### Task prompt
Format the text lines of this listing as a JSON list of strings, one string per line, skipping blank lines. Omit the pictures.

### Raw data
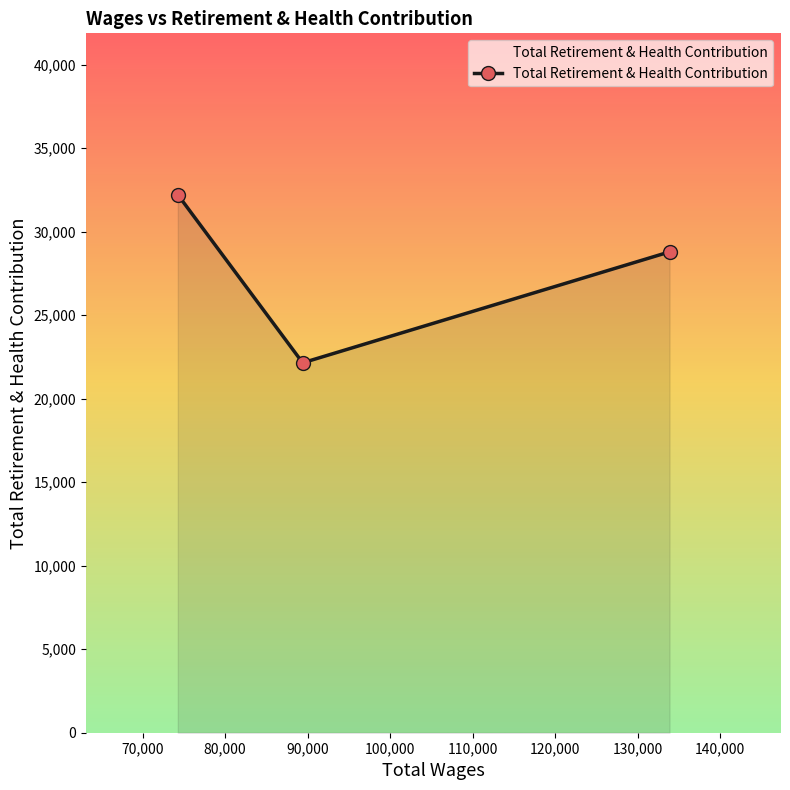

What is the value of the 1st point from the left?

32207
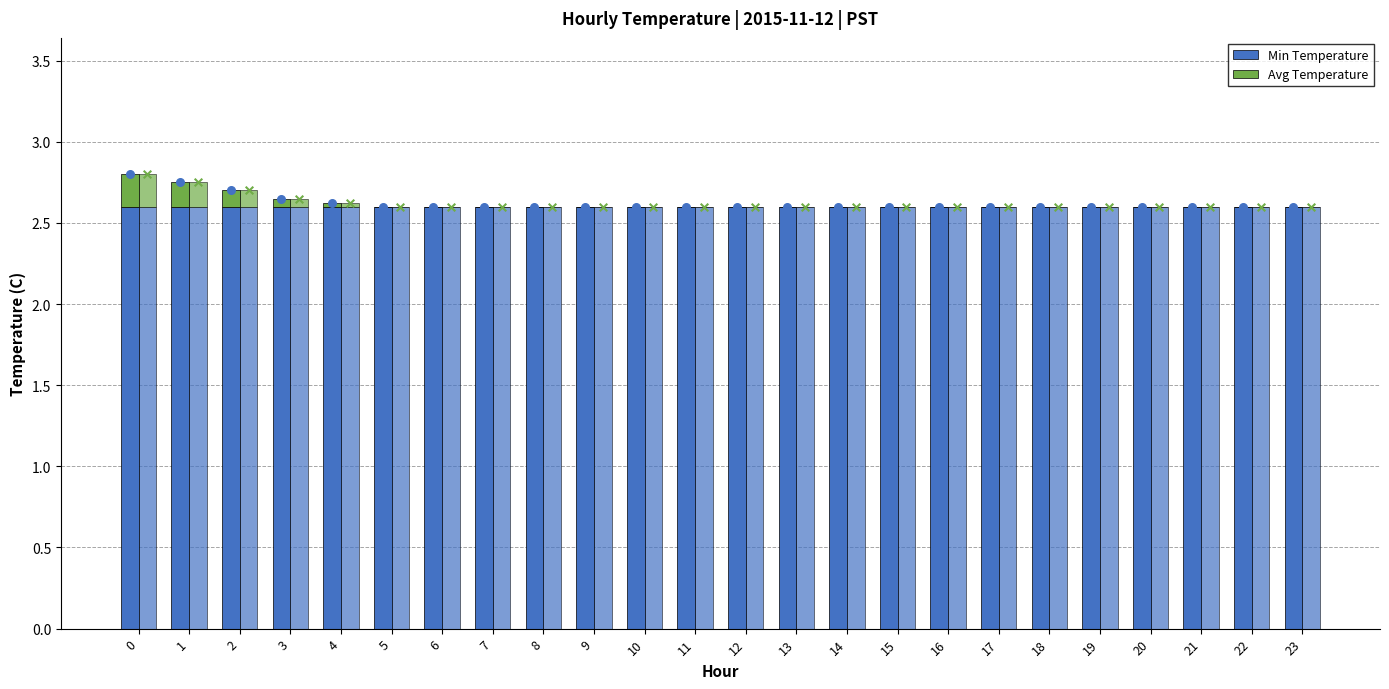

Which series contains the lowest Y value?

Avg Temperature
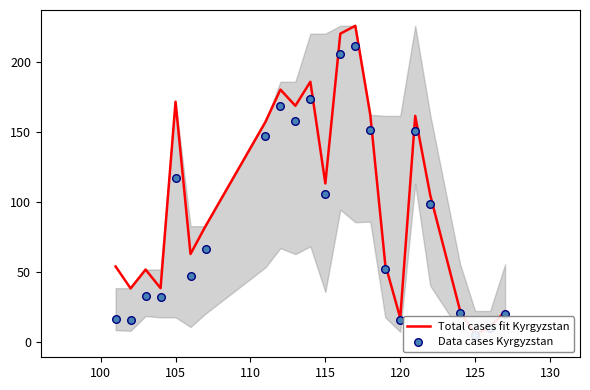

Which series has the widest spread of Y values?

Total cases fit Kyrgyzstan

### Task solution
[
  "What is the value of the 1st point from the left?",
  "32207",
  "Which series contains the lowest Y value?",
  "Avg Temperature",
  "Which series has the widest spread of Y values?",
  "Total cases fit Kyrgyzstan"
]